歴代クラウンの中でメーカーも認める失敗(冒険)作、それは15世代の中にも少なからず存在します。今回のクラウン刷新を見て真っ先に思い出したのはスピンドル・シェイプの4代目=通称「クジラ・クラウン」とモノコック・フレームレス・ボディ、3ナンバー化を果たした140系=初代マジェスタの存在です。
とりわけ1991年発売のクラウン・新シリーズはそれまでの5ナンバー枠をはみ出し、3ナンバーに特化したワイドボディーをペリメーター・フレームの無いモノコック・ボディの上に構築した意欲作でした。トヨタらしく、フレームを残したシリーズも併売され、しかもクラウンには初めての兄弟車=アリスト146系もこのモノコック・ボディで後のレクサスGSの母体となります。

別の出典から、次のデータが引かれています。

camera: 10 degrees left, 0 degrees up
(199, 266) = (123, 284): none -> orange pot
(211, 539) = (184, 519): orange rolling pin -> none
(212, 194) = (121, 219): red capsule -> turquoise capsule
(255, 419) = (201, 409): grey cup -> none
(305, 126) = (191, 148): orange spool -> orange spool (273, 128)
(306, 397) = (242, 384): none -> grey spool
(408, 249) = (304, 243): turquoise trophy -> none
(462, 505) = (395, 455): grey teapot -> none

結局フレーム付きクラウンは基本的にこの代限り。ワゴンは1世代前の130系をそのまま使いまわしたものでした。その先代=130系はバブル景気の真っただ中、歴代でも最高クラスの販売成績を残しましたが、140系マジェスタが登場後、日本経済はバブル崩壊の洗礼を受け、クラウン・4ドアハードトップもグラマラスすぎたリアドア周りのデザインを大幅に手直しする羽目に陥っています。

この軌道修正ともいえる手直しはクジラ・クラウンこと4代目でも行われていました。白いクラウンこと3代目50系クラウンがハードトップの追加もあって大人気だった勢いに乗じて4代目ではあまりに大胆なイメージチェンジを断行。ボディ一体型のカラードバンパーに2階建ての低い位置に収まるフロントグリル、ショルダーの段差がなく、フェンダーから段差なく一体整形されたクォーターピラーなどは、セリカも驚くほどのスタイリッシュな冒険的デザインでした。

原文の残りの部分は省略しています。